[Saved data entries]
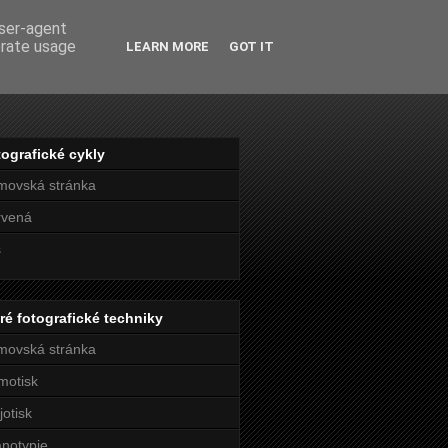
user-agent
erate usage
LEARN MORE
GOT IT
ografické cykly
movská stránka
rvená
s
ré fotografické techniky
movská stránka
motisk
jotisk
notypie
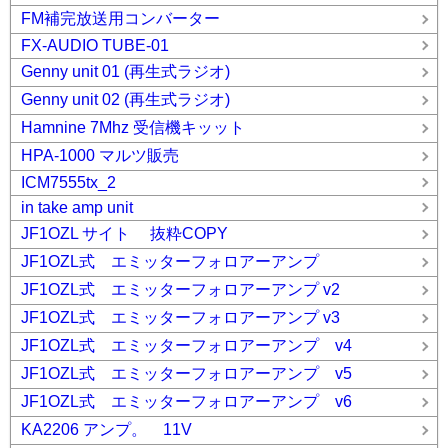
FM補完放送用コンバーター
FX-AUDIO TUBE-01
Genny unit 01 (再生式ラジオ)
Genny unit 02 (再生式ラジオ)
Hamnine 7Mhz 受信機キッット
HPA-1000 マルツ販売
ICM7555tx_2
in take amp unit
JF1OZL サイト 抜粋COPY
JF1OZL式 エミッターフォロアーアンプ
JF1OZL式 エミッターフォロアーアンプ v2
JF1OZL式 エミッターフォロアーアンプ v3
JF1OZL式 エミッターフォロアーアンプ v4
JF1OZL式 エミッターフォロアーアンプ v5
JF1OZL式 エミッターフォロアーアンプ v6
KA2206 アンプ。 11V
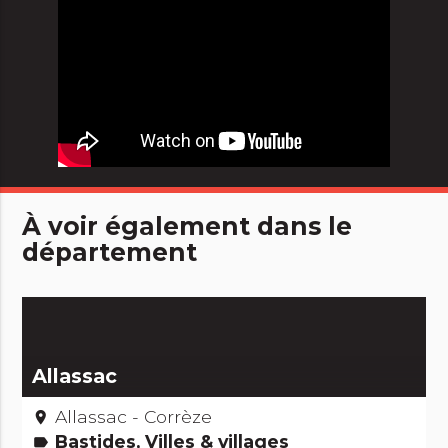
À voir également dans le
département
Allassac
Allassac - Corrèze
place
Bastides, Villes & villages
label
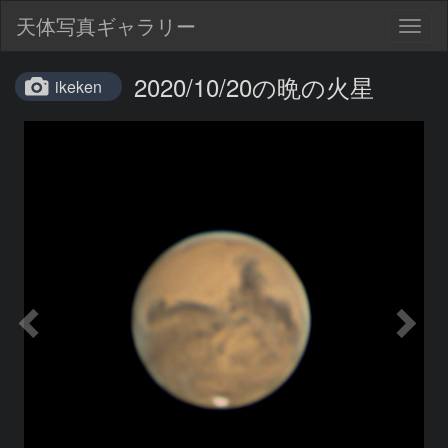
天体写真ギャラリー
Togg
navig
2020/10/20の晩の火星
ikeken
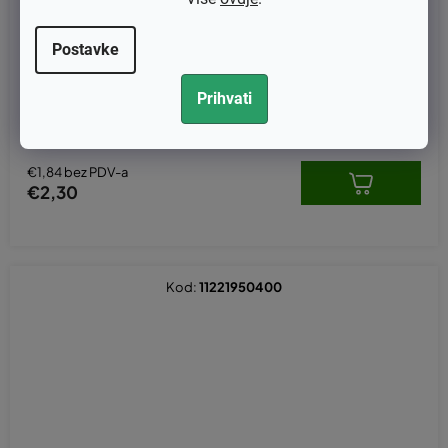
Postavke
Ručica startera za motorne pile Stihl
Prihvati
€1,84 bez PDV-a
€2,30
Kod:
11221950400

Written task =>
Can you return every line of the records above word for word, leaving out the pictures?

Answer section =>
user-agent
erate usage
LEARN MORE
GOT IT
ografické cykly
movská stránka
rvená
s
ré fotografické techniky
movská stránka
motisk
jotisk
notypie
FM補完放送用コンバーター
FX-AUDIO TUBE-01
Genny unit 01 (再生式ラジオ)
Genny unit 02 (再生式ラジオ)
Hamnine 7Mhz 受信機キッット
HPA-1000 マルツ販売
ICM7555tx_2
in take amp unit
JF1OZL サイト 抜粋COPY
JF1OZL式 エミッターフォロアーアンプ
JF1OZL式 エミッターフォロアーアンプ v2
JF1OZL式 エミッターフォロアーアンプ v3
JF1OZL式 エミッターフォロアーアンプ v4
JF1OZL式 エミッターフォロアーアンプ v5
JF1OZL式 エミッターフォロアーアンプ v6
KA2206 アンプ。 11V
À voir également dans le
département
Allassac
Allassac - Corrèze
place
Bastides, Villes & villages
label
天体写真ギャラリー
Togg
navig
2020/10/20の晩の火星
ikeken
Postavke
Ručica startera za motorne pile Stihl
Prihvati
€1,84 bez PDV-a
€2,30
Kod:
11221950400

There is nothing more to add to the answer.